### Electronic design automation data

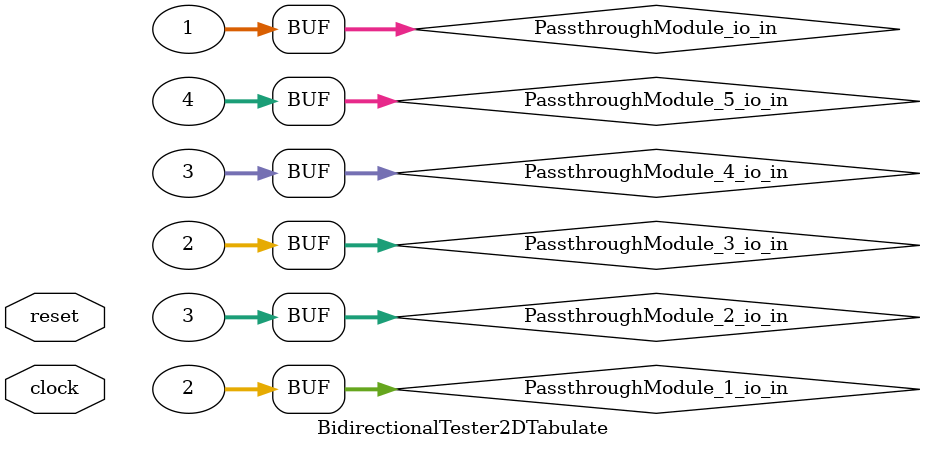
<source format=v>
module PassthroughModule(
  input  [31:0] io_in,
  output [31:0] io_out
);
  assign io_out = io_in; // @[Util.scala 19:10]
endmodule
module BidirectionalTester2DTabulate(
  input   clock,
  input   reset
);
  wire [31:0] PassthroughModule_io_in; // @[Vec.scala 209:30]
  wire [31:0] PassthroughModule_io_out; // @[Vec.scala 209:30]
  wire [31:0] PassthroughModule_1_io_in; // @[Vec.scala 209:30]
  wire [31:0] PassthroughModule_1_io_out; // @[Vec.scala 209:30]
  wire [31:0] PassthroughModule_2_io_in; // @[Vec.scala 209:30]
  wire [31:0] PassthroughModule_2_io_out; // @[Vec.scala 209:30]
  wire [31:0] PassthroughModule_3_io_in; // @[Vec.scala 209:30]
  wire [31:0] PassthroughModule_3_io_out; // @[Vec.scala 209:30]
  wire [31:0] PassthroughModule_4_io_in; // @[Vec.scala 209:30]
  wire [31:0] PassthroughModule_4_io_out; // @[Vec.scala 209:30]
  wire [31:0] PassthroughModule_5_io_in; // @[Vec.scala 209:30]
  wire [31:0] PassthroughModule_5_io_out; // @[Vec.scala 209:30]
  wire  _T_2 = ~reset; // @[Vec.scala 211:13]
  PassthroughModule PassthroughModule ( // @[Vec.scala 209:30]
    .io_in(PassthroughModule_io_in),
    .io_out(PassthroughModule_io_out)
  );
  PassthroughModule PassthroughModule_1 ( // @[Vec.scala 209:30]
    .io_in(PassthroughModule_1_io_in),
    .io_out(PassthroughModule_1_io_out)
  );
  PassthroughModule PassthroughModule_2 ( // @[Vec.scala 209:30]
    .io_in(PassthroughModule_2_io_in),
    .io_out(PassthroughModule_2_io_out)
  );
  PassthroughModule PassthroughModule_3 ( // @[Vec.scala 209:30]
    .io_in(PassthroughModule_3_io_in),
    .io_out(PassthroughModule_3_io_out)
  );
  PassthroughModule PassthroughModule_4 ( // @[Vec.scala 209:30]
    .io_in(PassthroughModule_4_io_in),
    .io_out(PassthroughModule_4_io_out)
  );
  PassthroughModule PassthroughModule_5 ( // @[Vec.scala 209:30]
    .io_in(PassthroughModule_5_io_in),
    .io_out(PassthroughModule_5_io_out)
  );
  assign PassthroughModule_io_in = 32'h1; // @[Vec.scala 202:{40,40}]
  assign PassthroughModule_1_io_in = 32'h2; // @[Vec.scala 202:{40,40}]
  assign PassthroughModule_2_io_in = 32'h3; // @[Vec.scala 202:{40,40}]
  assign PassthroughModule_3_io_in = 32'h2; // @[Vec.scala 202:{40,40}]
  assign PassthroughModule_4_io_in = 32'h3; // @[Vec.scala 202:{40,40}]
  assign PassthroughModule_5_io_in = 32'h4; // @[Vec.scala 202:{40,40}]
  always @(posedge clock) begin
    `ifndef SYNTHESIS
    `ifdef STOP_COND
      if (`STOP_COND) begin
    `endif
        if (~reset & ~(PassthroughModule_io_out == 32'h1)) begin
          $fatal; // @[Vec.scala 211:13]
        end
    `ifdef STOP_COND
      end
    `endif
    `endif // SYNTHESIS
    `ifndef SYNTHESIS
    `ifdef PRINTF_COND
      if (`PRINTF_COND) begin
    `endif
        if (~reset & ~(PassthroughModule_io_out == 32'h1)) begin
          $fwrite(32'h80000002,"Assertion failed\n    at Vec.scala:211 assert(receiveMod.out === value.U)\n"); // @[Vec.scala 211:13]
        end
    `ifdef PRINTF_COND
      end
    `endif
    `endif // SYNTHESIS
    `ifndef SYNTHESIS
    `ifdef STOP_COND
      if (`STOP_COND) begin
    `endif
        if (~reset & ~(PassthroughModule_1_io_out == 32'h2)) begin
          $fatal; // @[Vec.scala 211:13]
        end
    `ifdef STOP_COND
      end
    `endif
    `endif // SYNTHESIS
    `ifndef SYNTHESIS
    `ifdef PRINTF_COND
      if (`PRINTF_COND) begin
    `endif
        if (~reset & ~(PassthroughModule_1_io_out == 32'h2)) begin
          $fwrite(32'h80000002,"Assertion failed\n    at Vec.scala:211 assert(receiveMod.out === value.U)\n"); // @[Vec.scala 211:13]
        end
    `ifdef PRINTF_COND
      end
    `endif
    `endif // SYNTHESIS
    `ifndef SYNTHESIS
    `ifdef STOP_COND
      if (`STOP_COND) begin
    `endif
        if (~reset & ~(PassthroughModule_2_io_out == 32'h3)) begin
          $fatal; // @[Vec.scala 211:13]
        end
    `ifdef STOP_COND
      end
    `endif
    `endif // SYNTHESIS
    `ifndef SYNTHESIS
    `ifdef PRINTF_COND
      if (`PRINTF_COND) begin
    `endif
        if (~reset & ~(PassthroughModule_2_io_out == 32'h3)) begin
          $fwrite(32'h80000002,"Assertion failed\n    at Vec.scala:211 assert(receiveMod.out === value.U)\n"); // @[Vec.scala 211:13]
        end
    `ifdef PRINTF_COND
      end
    `endif
    `endif // SYNTHESIS
    `ifndef SYNTHESIS
    `ifdef STOP_COND
      if (`STOP_COND) begin
    `endif
        if (~reset & ~(PassthroughModule_3_io_out == 32'h2)) begin
          $fatal; // @[Vec.scala 211:13]
        end
    `ifdef STOP_COND
      end
    `endif
    `endif // SYNTHESIS
    `ifndef SYNTHESIS
    `ifdef PRINTF_COND
      if (`PRINTF_COND) begin
    `endif
        if (~reset & ~(PassthroughModule_3_io_out == 32'h2)) begin
          $fwrite(32'h80000002,"Assertion failed\n    at Vec.scala:211 assert(receiveMod.out === value.U)\n"); // @[Vec.scala 211:13]
        end
    `ifdef PRINTF_COND
      end
    `endif
    `endif // SYNTHESIS
    `ifndef SYNTHESIS
    `ifdef STOP_COND
      if (`STOP_COND) begin
    `endif
        if (~reset & ~(PassthroughModule_4_io_out == 32'h3)) begin
          $fatal; // @[Vec.scala 211:13]
        end
    `ifdef STOP_COND
      end
    `endif
    `endif // SYNTHESIS
    `ifndef SYNTHESIS
    `ifdef PRINTF_COND
      if (`PRINTF_COND) begin
    `endif
        if (~reset & ~(PassthroughModule_4_io_out == 32'h3)) begin
          $fwrite(32'h80000002,"Assertion failed\n    at Vec.scala:211 assert(receiveMod.out === value.U)\n"); // @[Vec.scala 211:13]
        end
    `ifdef PRINTF_COND
      end
    `endif
    `endif // SYNTHESIS
    `ifndef SYNTHESIS
    `ifdef STOP_COND
      if (`STOP_COND) begin
    `endif
        if (~reset & ~(PassthroughModule_5_io_out == 32'h4)) begin
          $fatal; // @[Vec.scala 211:13]
        end
    `ifdef STOP_COND
      end
    `endif
    `endif // SYNTHESIS
    `ifndef SYNTHESIS
    `ifdef PRINTF_COND
      if (`PRINTF_COND) begin
    `endif
        if (~reset & ~(PassthroughModule_5_io_out == 32'h4)) begin
          $fwrite(32'h80000002,"Assertion failed\n    at Vec.scala:211 assert(receiveMod.out === value.U)\n"); // @[Vec.scala 211:13]
        end
    `ifdef PRINTF_COND
      end
    `endif
    `endif // SYNTHESIS
    `ifndef SYNTHESIS
    `ifdef STOP_COND
      if (`STOP_COND) begin
    `endif
        if (_T_2) begin
          $finish; // @[Vec.scala 213:9]
        end
    `ifdef STOP_COND
      end
    `endif
    `endif // SYNTHESIS
  end
endmodule

</source>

### TASK ITEM
Could you repeat all of the data exactly, minus the pictures?

### SOLUTION TO THE EXERCISE
<source format=v>
module PassthroughModule(
  input  [31:0] io_in,
  output [31:0] io_out
);
  assign io_out = io_in; // @[Util.scala 19:10]
endmodule
module BidirectionalTester2DTabulate(
  input   clock,
  input   reset
);
  wire [31:0] PassthroughModule_io_in; // @[Vec.scala 209:30]
  wire [31:0] PassthroughModule_io_out; // @[Vec.scala 209:30]
  wire [31:0] PassthroughModule_1_io_in; // @[Vec.scala 209:30]
  wire [31:0] PassthroughModule_1_io_out; // @[Vec.scala 209:30]
  wire [31:0] PassthroughModule_2_io_in; // @[Vec.scala 209:30]
  wire [31:0] PassthroughModule_2_io_out; // @[Vec.scala 209:30]
  wire [31:0] PassthroughModule_3_io_in; // @[Vec.scala 209:30]
  wire [31:0] PassthroughModule_3_io_out; // @[Vec.scala 209:30]
  wire [31:0] PassthroughModule_4_io_in; // @[Vec.scala 209:30]
  wire [31:0] PassthroughModule_4_io_out; // @[Vec.scala 209:30]
  wire [31:0] PassthroughModule_5_io_in; // @[Vec.scala 209:30]
  wire [31:0] PassthroughModule_5_io_out; // @[Vec.scala 209:30]
  wire  _T_2 = ~reset; // @[Vec.scala 211:13]
  PassthroughModule PassthroughModule ( // @[Vec.scala 209:30]
    .io_in(PassthroughModule_io_in),
    .io_out(PassthroughModule_io_out)
  );
  PassthroughModule PassthroughModule_1 ( // @[Vec.scala 209:30]
    .io_in(PassthroughModule_1_io_in),
    .io_out(PassthroughModule_1_io_out)
  );
  PassthroughModule PassthroughModule_2 ( // @[Vec.scala 209:30]
    .io_in(PassthroughModule_2_io_in),
    .io_out(PassthroughModule_2_io_out)
  );
  PassthroughModule PassthroughModule_3 ( // @[Vec.scala 209:30]
    .io_in(PassthroughModule_3_io_in),
    .io_out(PassthroughModule_3_io_out)
  );
  PassthroughModule PassthroughModule_4 ( // @[Vec.scala 209:30]
    .io_in(PassthroughModule_4_io_in),
    .io_out(PassthroughModule_4_io_out)
  );
  PassthroughModule PassthroughModule_5 ( // @[Vec.scala 209:30]
    .io_in(PassthroughModule_5_io_in),
    .io_out(PassthroughModule_5_io_out)
  );
  assign PassthroughModule_io_in = 32'h1; // @[Vec.scala 202:{40,40}]
  assign PassthroughModule_1_io_in = 32'h2; // @[Vec.scala 202:{40,40}]
  assign PassthroughModule_2_io_in = 32'h3; // @[Vec.scala 202:{40,40}]
  assign PassthroughModule_3_io_in = 32'h2; // @[Vec.scala 202:{40,40}]
  assign PassthroughModule_4_io_in = 32'h3; // @[Vec.scala 202:{40,40}]
  assign PassthroughModule_5_io_in = 32'h4; // @[Vec.scala 202:{40,40}]
  always @(posedge clock) begin
    `ifndef SYNTHESIS
    `ifdef STOP_COND
      if (`STOP_COND) begin
    `endif
        if (~reset & ~(PassthroughModule_io_out == 32'h1)) begin
          $fatal; // @[Vec.scala 211:13]
        end
    `ifdef STOP_COND
      end
    `endif
    `endif // SYNTHESIS
    `ifndef SYNTHESIS
    `ifdef PRINTF_COND
      if (`PRINTF_COND) begin
    `endif
        if (~reset & ~(PassthroughModule_io_out == 32'h1)) begin
          $fwrite(32'h80000002,"Assertion failed\n    at Vec.scala:211 assert(receiveMod.out === value.U)\n"); // @[Vec.scala 211:13]
        end
    `ifdef PRINTF_COND
      end
    `endif
    `endif // SYNTHESIS
    `ifndef SYNTHESIS
    `ifdef STOP_COND
      if (`STOP_COND) begin
    `endif
        if (~reset & ~(PassthroughModule_1_io_out == 32'h2)) begin
          $fatal; // @[Vec.scala 211:13]
        end
    `ifdef STOP_COND
      end
    `endif
    `endif // SYNTHESIS
    `ifndef SYNTHESIS
    `ifdef PRINTF_COND
      if (`PRINTF_COND) begin
    `endif
        if (~reset & ~(PassthroughModule_1_io_out == 32'h2)) begin
          $fwrite(32'h80000002,"Assertion failed\n    at Vec.scala:211 assert(receiveMod.out === value.U)\n"); // @[Vec.scala 211:13]
        end
    `ifdef PRINTF_COND
      end
    `endif
    `endif // SYNTHESIS
    `ifndef SYNTHESIS
    `ifdef STOP_COND
      if (`STOP_COND) begin
    `endif
        if (~reset & ~(PassthroughModule_2_io_out == 32'h3)) begin
          $fatal; // @[Vec.scala 211:13]
        end
    `ifdef STOP_COND
      end
    `endif
    `endif // SYNTHESIS
    `ifndef SYNTHESIS
    `ifdef PRINTF_COND
      if (`PRINTF_COND) begin
    `endif
        if (~reset & ~(PassthroughModule_2_io_out == 32'h3)) begin
          $fwrite(32'h80000002,"Assertion failed\n    at Vec.scala:211 assert(receiveMod.out === value.U)\n"); // @[Vec.scala 211:13]
        end
    `ifdef PRINTF_COND
      end
    `endif
    `endif // SYNTHESIS
    `ifndef SYNTHESIS
    `ifdef STOP_COND
      if (`STOP_COND) begin
    `endif
        if (~reset & ~(PassthroughModule_3_io_out == 32'h2)) begin
          $fatal; // @[Vec.scala 211:13]
        end
    `ifdef STOP_COND
      end
    `endif
    `endif // SYNTHESIS
    `ifndef SYNTHESIS
    `ifdef PRINTF_COND
      if (`PRINTF_COND) begin
    `endif
        if (~reset & ~(PassthroughModule_3_io_out == 32'h2)) begin
          $fwrite(32'h80000002,"Assertion failed\n    at Vec.scala:211 assert(receiveMod.out === value.U)\n"); // @[Vec.scala 211:13]
        end
    `ifdef PRINTF_COND
      end
    `endif
    `endif // SYNTHESIS
    `ifndef SYNTHESIS
    `ifdef STOP_COND
      if (`STOP_COND) begin
    `endif
        if (~reset & ~(PassthroughModule_4_io_out == 32'h3)) begin
          $fatal; // @[Vec.scala 211:13]
        end
    `ifdef STOP_COND
      end
    `endif
    `endif // SYNTHESIS
    `ifndef SYNTHESIS
    `ifdef PRINTF_COND
      if (`PRINTF_COND) begin
    `endif
        if (~reset & ~(PassthroughModule_4_io_out == 32'h3)) begin
          $fwrite(32'h80000002,"Assertion failed\n    at Vec.scala:211 assert(receiveMod.out === value.U)\n"); // @[Vec.scala 211:13]
        end
    `ifdef PRINTF_COND
      end
    `endif
    `endif // SYNTHESIS
    `ifndef SYNTHESIS
    `ifdef STOP_COND
      if (`STOP_COND) begin
    `endif
        if (~reset & ~(PassthroughModule_5_io_out == 32'h4)) begin
          $fatal; // @[Vec.scala 211:13]
        end
    `ifdef STOP_COND
      end
    `endif
    `endif // SYNTHESIS
    `ifndef SYNTHESIS
    `ifdef PRINTF_COND
      if (`PRINTF_COND) begin
    `endif
        if (~reset & ~(PassthroughModule_5_io_out == 32'h4)) begin
          $fwrite(32'h80000002,"Assertion failed\n    at Vec.scala:211 assert(receiveMod.out === value.U)\n"); // @[Vec.scala 211:13]
        end
    `ifdef PRINTF_COND
      end
    `endif
    `endif // SYNTHESIS
    `ifndef SYNTHESIS
    `ifdef STOP_COND
      if (`STOP_COND) begin
    `endif
        if (_T_2) begin
          $finish; // @[Vec.scala 213:9]
        end
    `ifdef STOP_COND
      end
    `endif
    `endif // SYNTHESIS
  end
endmodule

</source>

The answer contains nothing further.